Das vorletzte Ziel des Rundgangs ist die Zisterzienserabtei Mehr¬erau (26). Die Kirchenfundamente der 1097 von Petershauser Bene¬diktinern gegründeten Abteikirche hat man 1962 ausgegraben. Sie muß eine stattliche romanische Säulenbasilika mit geradem Chorab¬schluß nach Hirsauer Muster gewesen sein – der bedeutendste Bau dieser Epoche in Vorarlberg, ebenso wie es die 1740-43 an gleicher Stelle durch Franz Beer errichtete Saalkirche mit geschwungener Fassade für die Zeit des Barock gewesen ist. Diese wird eine Art Vor¬wegnahme der Birnau gewesen sein. Die Bayern haben sie während ihrer Besatzungszeit 1808 abgerissen und die Steine für den Bau des Lindauer Hafens verwendet. Die romanischen Fundamente sind heu¬te als eine Art Unterkirche begehbar. Von den Kunstwerken, die die einstige Grablege der Grafen von Montfort schmückten, findet man Reste in Thalbach, im allgäuischen Simmerberg, aus der einstigen Ba¬rockkirche Figuren und Chorgestühl in St. Gallus. Die Klosterbiblio¬thek wurde verschleudert, der Kirchenschatz fast vernichtet.

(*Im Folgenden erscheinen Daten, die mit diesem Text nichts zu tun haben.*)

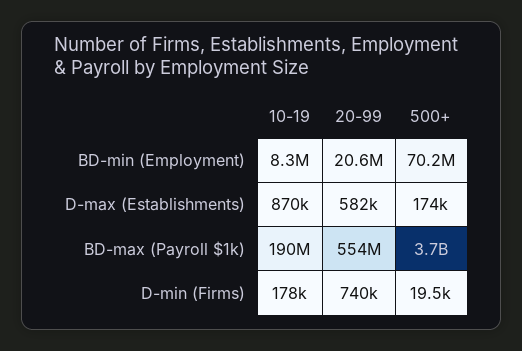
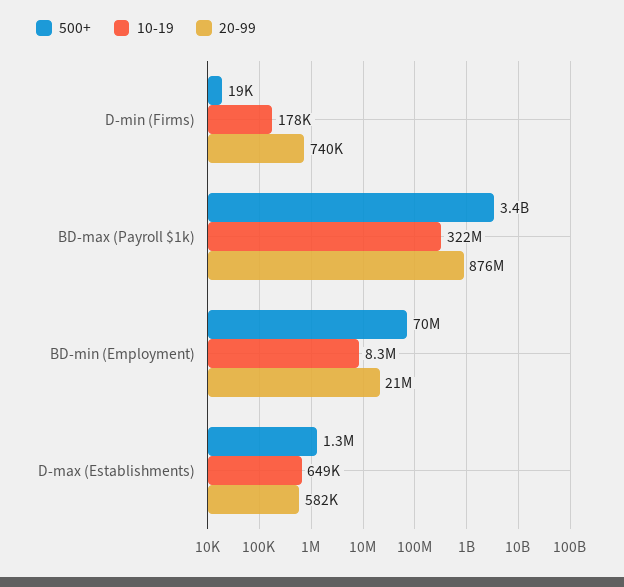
10-19, D-max (Establishments): 870000 -> 649000
500+, D-max (Establishments): 174000 -> 1300000
10-19, BD-max (Payroll $1k): 190000000 -> 322000000
20-99, BD-max (Payroll $1k): 554000000 -> 876000000
500+, BD-max (Payroll $1k): 3700000000 -> 3400000000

See more: Croisière baie d’halong | Aller à Angkor depuis Ho Chi Minh | baie d’halong terrestre | visa vietnam en ligne | circuit vietnam laos 15 jours | croisière vietnam cambodge
Daß eine im >Münchner Rundbogenstib von Eduard von Riedel (1813-85) für die neuen Klostcrherren der Zisterzienser ab 1855 er-baute Kirche fast verschwunden ist, wird man angesichts des etwas dürftigen Turmes nicht bedauern. Sie steckt noch, kaum erkennbar, in den Mauern des Innenraums. Holzgewölbe und Wandgliederung wurden von Hans Purin 1961-64 entfernt bis auf das struktive Grundgerüst. Der offene Dachstuhl wurde in das Raumkonzept ein¬bezogen, dessen Schlichtheit sich gut mit dem Geist der romani¬schen Zisterzienserkirche in der Unterkirche verträgt. Etwas Neues ist entstanden mit den großen Rundfenstern, den schmalen Licht¬schlitzen im Obergaden und den zcllenartig hinter die rechte Mittel¬schiffswand zurückverlegten Seitenkapellen. Zur modernen Ausstat¬tung, die weitgehend von Hans Purin entworfen wurde und ein schwarz-weißes Marmortabcrnakel von Hans Arp (1887-1966) ein¬bezieht, kommen wie Solitäre kostbare alte Tafelbilder: der Flügelal¬tar des Durs von Aegeri von 1582 im Chor mit einem Passionszyklus, eine schwäbische Madonna um 1495 in der Gnadenkapelle unter der Orgel und weitere spätgotische Tafeln in den Seitenkapellen. Be¬sonders kühn ist die neue Westfassade mit der Betonplastik einer Apokalypse, 1963 geschaffen von dem Wotruba-Schüler Herbert Albrecht (geb. 1927).
Die Klostergebäude des 18. Jahrhunderts liegen als dreiflügliges Rechteck südlich der Kirche, nüchtern von außen, im Innern noch mit schönen Stukkaturen Peter Anton Mosbruggers ausgestattet. Süd- und Ostflügel wurden 1894 angefügt. Das angeblich beste Gymnasium von Bregenz, das Collegium S. Bernardi, liegt auf der Gegenseite des Hofes in den 1886 erweiterten ehemaligen Ökono¬miegebäuden. Bei Führungen kann man die Kongregationskapelle ansehen, ein Musterbeispiel eines durch frühchristliche Kunst be¬einflußten Historismus. Wie ein Teppich bedecken die in schweren Farben mit viel Gold von Franz Xaver Kolb (1827-89) ausgeführten Malereien die Wände. Sie zeigen Szenen aus dem Leben des heili¬gen Bernhard von Clairvaux und Darstellungen der Muttergottes als Patronin der Marianischen Kongregation.

You can leave a response, or trackback from your own site.